1888
ランプ用灯油の需要が急速に増えた明治期、浪速の豪商・岩井文助は、いちはやく大阪市西区土佐堀で「山文岩井石油店」を創業しました。その後、支配人を務めていた初代吉田善三郎が、屋号を「山文吉田石油店」に改めて暖簾を引き継ぎ、石油問屋としての歩を進めました。
事業基盤を固めた創業期、工業発展と自動車の普及によって石油需要が伸びた大正初期、そして大正末期~昭和初期の経済不況も、手堅い商いを貫いて切り抜けました。
昭和に入って二代目吉田善三郎が事業を継承。石油業法の制定の影響を受けて最新鋭の製油所を建設するなど業績が急伸しました。その後も事業拡大・組織増強を図るものの、第二次世界大戦が開戦し、山文商事は戦時統制を受けて精製事業を手離さざるをえなくなり、丸善石油に吸収合併されました。
1948
戦中戦後の石油統制が解けて元売制度が新発足し、1949年に山文商事は日本石油(現ENEOS)と特約販売契約を締結。石油販売に徹して事業基盤を再建しました。
戦後の高度経済成長に伴って主要エネルギーは石炭から石油へと移り変わり、山文商事も復興・躍進を遂げていきます。直売代行業務の充実、給油所(SS)の増設、石油化学製品販売、LPガス販売にも携わり、1960年度には年商30億円を収めて180名の従業員を抱える企業へと成長しました。
石油時代・モータリゼーションの波が押し寄せる中、山文SS網の大拡充、名古屋支店や東京支店の開設、和歌山地区への進出など、目覚ましい成長を遂げていきますが、1973年の第四次中東戦争をきっかけとした第一次石油危機(オイルショック)により日本社会全体が低迷。山文商事も大きな試練に見舞われました。
1973
二度にわたるオイルショックで社会が混乱する中、山文商事は社是「信用・和・恩愛・誠実・努力」を徹底し、難局を切り抜けました。1975には資本金を倍額増資して石油市場の環境変化に対応し、大阪国税局の自主監査モデル法人(優良申告法人)に認定されるなど、健全な経営体制を貫いて現在に至ります。
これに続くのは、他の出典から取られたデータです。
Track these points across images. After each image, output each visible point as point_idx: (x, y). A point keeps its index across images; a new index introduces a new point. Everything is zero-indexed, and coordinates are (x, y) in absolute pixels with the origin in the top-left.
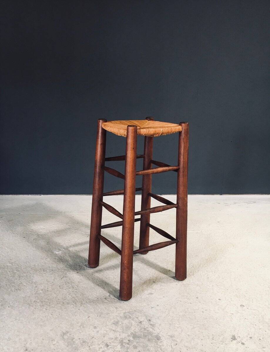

順調に事業拡大し、1982年には山文SS網は69拠点に成長。自動車の定期点検整備を行う特定給油所の拡充や、POSシステム導入によるメンバーカードシステムなどで、業界内で大いに注目されました。
好調に業績を伸ばすとともに、社員教育制度や労務管理を整備し、福利厚生を充実。山文商事を支える人材の育成・確保に注力し、顧客満足向上へとつなげていきました。そして1988年に、100年企業の仲間入りを果たしました。
1997
再生可能エネルギーが脚光を浴びている昨今、山文商事は総合エネルギー商社として、太陽光発電システムのや燃料電池の取扱いなどの新規事業にも乗り出しています。その一方で、創業以来一貫して携わってきた石油事業では引き続き潤滑油の需要が高く、通常時も災害時も安定した石油の提供に努めています。
また、2000年には民間車検工場を併設したSSを立ち上げるなど、人々の快適な暮らしを支えるような事業拡大にも積極的に取り組んでいます。
エネルギーをめぐる状況や時代のニーズは変化していくのが予想されます。
130年以上をかけて築き上げてきた「信頼」という実績をもとに、
山文グループ一丸となってさらなる社会貢献に努めてまいりたいと願っています。